Written request 1:
Set down, word for word, the stretch of the passage on sin and mercy below from "What is sin?" through "relationship with God.".
───
Without mercy, sin flourishes. Lent is a time we explore the relationship between sin and mercy. All our Lenten Masses open with a Confession of Sin where we express sorrow for having sinned, vow to repent, ask God’s forgiveness, and receive absolution from the Presider who acts in God’s name. That program, that routine, arises from God’s mercy.
The Eastern Orthodox have an Ash Wednesday custom of each person approaching every other person in the congregation and asking something like, “If I have wronged you in any, please forgive me,” to which the response is expected to be, “I forgive you.” It is a plea for mercy and a show of mercy. I am thinking seriously of having us do that here next Ash Wednesday. In church, mercy should be the name of our game. Mercy is the remedy for sin.
What is sin? The Old Testament understanding of sin arises out of the covenantal relationship between God and the people of Israel. Sin is a breach of that covenant, an action that does not conform to the requirements of the covenant, which puts the sinner in a wrong relationship with God.
In interpreting exactly what actions breach the covenant, some churches defer to a literal interpretation of scripture; others follow tradition, and still others include reason and experience in the mix. But if you look at the overall picture, the major sin in the Old Testament is idolatry, that is, putting other people and things in God’s place. It’s not hard to apply that definition to the Gospel for today: for the younger son, money and pleasure were his gods.
───
Written request 2:
From the listing below, extract the stretch from the line that contains "genus: Malacosoma" through the line that contains "phylum: Basidiomycota", both included, and reproduce only those lines without any change.

Stored items
───
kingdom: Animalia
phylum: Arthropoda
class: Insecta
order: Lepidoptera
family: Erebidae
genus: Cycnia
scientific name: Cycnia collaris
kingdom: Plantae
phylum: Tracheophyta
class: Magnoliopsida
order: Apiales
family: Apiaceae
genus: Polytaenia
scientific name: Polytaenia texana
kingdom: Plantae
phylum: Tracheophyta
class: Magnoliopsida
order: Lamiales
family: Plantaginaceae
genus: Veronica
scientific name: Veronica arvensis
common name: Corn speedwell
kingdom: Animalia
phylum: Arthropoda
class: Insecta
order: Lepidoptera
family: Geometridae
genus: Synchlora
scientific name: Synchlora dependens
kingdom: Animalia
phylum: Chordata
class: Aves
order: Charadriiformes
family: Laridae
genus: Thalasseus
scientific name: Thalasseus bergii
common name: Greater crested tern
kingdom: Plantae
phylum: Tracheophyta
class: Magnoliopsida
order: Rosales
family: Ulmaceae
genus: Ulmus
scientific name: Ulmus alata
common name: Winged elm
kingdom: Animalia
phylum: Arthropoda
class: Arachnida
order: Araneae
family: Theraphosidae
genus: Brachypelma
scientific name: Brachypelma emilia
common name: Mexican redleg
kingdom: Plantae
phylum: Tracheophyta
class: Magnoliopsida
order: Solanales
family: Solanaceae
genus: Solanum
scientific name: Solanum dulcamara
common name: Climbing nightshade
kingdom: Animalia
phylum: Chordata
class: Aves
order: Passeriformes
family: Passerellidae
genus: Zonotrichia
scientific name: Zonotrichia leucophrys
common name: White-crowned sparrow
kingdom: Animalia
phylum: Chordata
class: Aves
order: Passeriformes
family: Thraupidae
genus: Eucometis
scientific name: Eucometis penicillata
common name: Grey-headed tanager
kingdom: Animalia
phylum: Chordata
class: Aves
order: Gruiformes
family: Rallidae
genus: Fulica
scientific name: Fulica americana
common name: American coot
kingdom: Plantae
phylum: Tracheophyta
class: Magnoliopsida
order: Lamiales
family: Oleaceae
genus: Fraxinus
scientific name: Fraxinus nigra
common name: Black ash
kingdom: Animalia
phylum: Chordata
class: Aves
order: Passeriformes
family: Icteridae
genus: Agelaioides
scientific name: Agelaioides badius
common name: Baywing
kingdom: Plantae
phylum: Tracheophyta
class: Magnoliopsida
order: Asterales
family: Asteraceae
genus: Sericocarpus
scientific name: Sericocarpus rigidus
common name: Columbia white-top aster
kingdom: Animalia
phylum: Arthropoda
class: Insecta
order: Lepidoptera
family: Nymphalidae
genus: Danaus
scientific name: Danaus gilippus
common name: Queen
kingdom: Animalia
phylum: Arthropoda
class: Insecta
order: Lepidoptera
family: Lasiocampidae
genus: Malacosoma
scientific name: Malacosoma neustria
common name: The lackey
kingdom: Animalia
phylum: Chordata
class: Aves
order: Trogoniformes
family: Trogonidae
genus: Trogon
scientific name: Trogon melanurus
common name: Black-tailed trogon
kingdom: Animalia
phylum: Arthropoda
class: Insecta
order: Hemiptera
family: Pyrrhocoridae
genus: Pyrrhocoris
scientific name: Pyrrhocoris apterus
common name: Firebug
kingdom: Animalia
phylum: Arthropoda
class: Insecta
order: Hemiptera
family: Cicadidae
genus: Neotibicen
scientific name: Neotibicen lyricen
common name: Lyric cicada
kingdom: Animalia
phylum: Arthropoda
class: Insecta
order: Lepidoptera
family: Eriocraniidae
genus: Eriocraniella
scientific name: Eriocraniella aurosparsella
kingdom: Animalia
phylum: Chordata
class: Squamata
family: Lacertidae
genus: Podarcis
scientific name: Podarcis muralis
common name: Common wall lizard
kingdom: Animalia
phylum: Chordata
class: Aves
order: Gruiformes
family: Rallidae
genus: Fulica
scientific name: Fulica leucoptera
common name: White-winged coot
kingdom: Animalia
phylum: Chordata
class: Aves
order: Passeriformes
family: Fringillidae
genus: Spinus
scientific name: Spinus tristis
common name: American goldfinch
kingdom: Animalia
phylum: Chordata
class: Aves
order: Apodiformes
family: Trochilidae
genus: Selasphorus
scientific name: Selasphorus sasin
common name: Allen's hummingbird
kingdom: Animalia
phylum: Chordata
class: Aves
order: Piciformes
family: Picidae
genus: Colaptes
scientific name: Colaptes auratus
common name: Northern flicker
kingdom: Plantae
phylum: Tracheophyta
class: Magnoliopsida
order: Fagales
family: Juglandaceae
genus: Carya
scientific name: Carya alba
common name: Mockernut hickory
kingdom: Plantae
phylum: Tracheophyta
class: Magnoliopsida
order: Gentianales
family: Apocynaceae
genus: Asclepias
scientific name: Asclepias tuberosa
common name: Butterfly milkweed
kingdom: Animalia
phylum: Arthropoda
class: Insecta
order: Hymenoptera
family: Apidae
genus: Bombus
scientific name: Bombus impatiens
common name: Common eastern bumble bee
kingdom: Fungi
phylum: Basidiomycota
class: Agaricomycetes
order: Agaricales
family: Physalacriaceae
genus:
───
Written answer 1:
What is sin? The Old Testament understanding of sin arises out of the covenantal relationship between God and the people of Israel. Sin is a breach of that covenant, an action that does not conform to the requirements of the covenant, which puts the sinner in a wrong relationship with God.

Written answer 2:
genus: Malacosoma
scientific name: Malacosoma neustria
common name: The lackey
kingdom: Animalia
phylum: Chordata
class: Aves
order: Trogoniformes
family: Trogonidae
genus: Trogon
scientific name: Trogon melanurus
common name: Black-tailed trogon
kingdom: Animalia
phylum: Arthropoda
class: Insecta
order: Hemiptera
family: Pyrrhocoridae
genus: Pyrrhocoris
scientific name: Pyrrhocoris apterus
common name: Firebug
kingdom: Animalia
phylum: Arthropoda
class: Insecta
order: Hemiptera
family: Cicadidae
genus: Neotibicen
scientific name: Neotibicen lyricen
common name: Lyric cicada
kingdom: Animalia
phylum: Arthropoda
class: Insecta
order: Lepidoptera
family: Eriocraniidae
genus: Eriocraniella
scientific name: Eriocraniella aurosparsella
kingdom: Animalia
phylum: Chordata
class: Squamata
family: Lacertidae
genus: Podarcis
scientific name: Podarcis muralis
common name: Common wall lizard
kingdom: Animalia
phylum: Chordata
class: Aves
order: Gruiformes
family: Rallidae
genus: Fulica
scientific name: Fulica leucoptera
common name: White-winged coot
kingdom: Animalia
phylum: Chordata
class: Aves
order: Passeriformes
family: Fringillidae
genus: Spinus
scientific name: Spinus tristis
common name: American goldfinch
kingdom: Animalia
phylum: Chordata
class: Aves
order: Apodiformes
family: Trochilidae
genus: Selasphorus
scientific name: Selasphorus sasin
common name: Allen's hummingbird
kingdom: Animalia
phylum: Chordata
class: Aves
order: Piciformes
family: Picidae
genus: Colaptes
scientific name: Colaptes auratus
common name: Northern flicker
kingdom: Plantae
phylum: Tracheophyta
class: Magnoliopsida
order: Fagales
family: Juglandaceae
genus: Carya
scientific name: Carya alba
common name: Mockernut hickory
kingdom: Plantae
phylum: Tracheophyta
class: Magnoliopsida
order: Gentianales
family: Apocynaceae
genus: Asclepias
scientific name: Asclepias tuberosa
common name: Butterfly milkweed
kingdom: Animalia
phylum: Arthropoda
class: Insecta
order: Hymenoptera
family: Apidae
genus: Bombus
scientific name: Bombus impatiens
common name: Common eastern bumble bee
kingdom: Fungi
phylum: Basidiomycota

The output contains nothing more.